• Electronics source listings
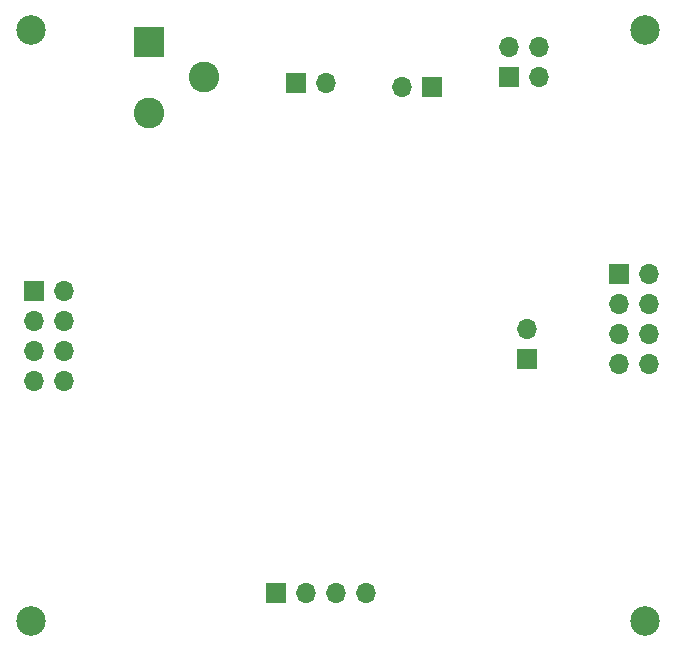
<source format=gbr>
%TF.GenerationSoftware,KiCad,Pcbnew,(5.1.8)-1*%
%TF.CreationDate,2020-11-24T12:22:43+05:30*%
%TF.ProjectId,stm32f405_breakout,73746d33-3266-4343-9035-5f627265616b,rev?*%
%TF.SameCoordinates,Original*%
%TF.FileFunction,Soldermask,Bot*%
%TF.FilePolarity,Negative*%
%FSLAX46Y46*%
G04 Gerber Fmt 4.6, Leading zero omitted, Abs format (unit mm)*
G04 Created by KiCad (PCBNEW (5.1.8)-1) date 2020-11-24 12:22:43*
%MOMM*%
%LPD*%
G01*
G04 APERTURE LIST*
%ADD10R,1.700000X1.700000*%
%ADD11O,1.700000X1.700000*%
%ADD12C,2.500000*%
%ADD13R,2.600000X2.600000*%
%ADD14C,2.600000*%
G04 APERTURE END LIST*
D10*
%TO.C,PORTC_2*%
X145470880Y-91765120D03*
D11*
X148010880Y-91765120D03*
X145470880Y-94305120D03*
X148010880Y-94305120D03*
X145470880Y-96845120D03*
X148010880Y-96845120D03*
X145470880Y-99385120D03*
X148010880Y-99385120D03*
%TD*%
D12*
%TO.C,H1*%
X95653700Y-71097600D03*
%TD*%
%TO.C,H2*%
X147653700Y-71097600D03*
%TD*%
%TO.C,H3*%
X147653700Y-121097600D03*
%TD*%
D11*
%TO.C,3.3 V*%
X127113700Y-75897600D03*
D10*
X129653700Y-75897600D03*
%TD*%
D11*
%TO.C,SPI*%
X124028200Y-118783100D03*
X121488200Y-118783100D03*
X118948200Y-118783100D03*
D10*
X116408200Y-118783100D03*
%TD*%
%TO.C,UART*%
X137653700Y-98897600D03*
D11*
X137653700Y-96357600D03*
%TD*%
D13*
%TO.C,J7*%
X105653700Y-72097600D03*
D14*
X105653700Y-78097600D03*
X110353700Y-75097600D03*
%TD*%
D12*
%TO.C,H4*%
X95653700Y-121097600D03*
%TD*%
D10*
%TO.C,I2C*%
X118140480Y-75580240D03*
D11*
X120680480Y-75580240D03*
%TD*%
D10*
%TO.C,VIN*%
X136153700Y-75097600D03*
D11*
X136153700Y-72557600D03*
X138693700Y-75097600D03*
X138693700Y-72557600D03*
%TD*%
%TO.C,PORTC_1*%
X98493700Y-100817600D03*
X95953700Y-100817600D03*
X98493700Y-98277600D03*
X95953700Y-98277600D03*
X98493700Y-95737600D03*
X95953700Y-95737600D03*
X98493700Y-93197600D03*
D10*
X95953700Y-93197600D03*
%TD*%
M02*

</source>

• ASSIGNMENT
What is the number of lines in the records that include the word "APERTURE"? Answer with that number only.

• SOLUTION
2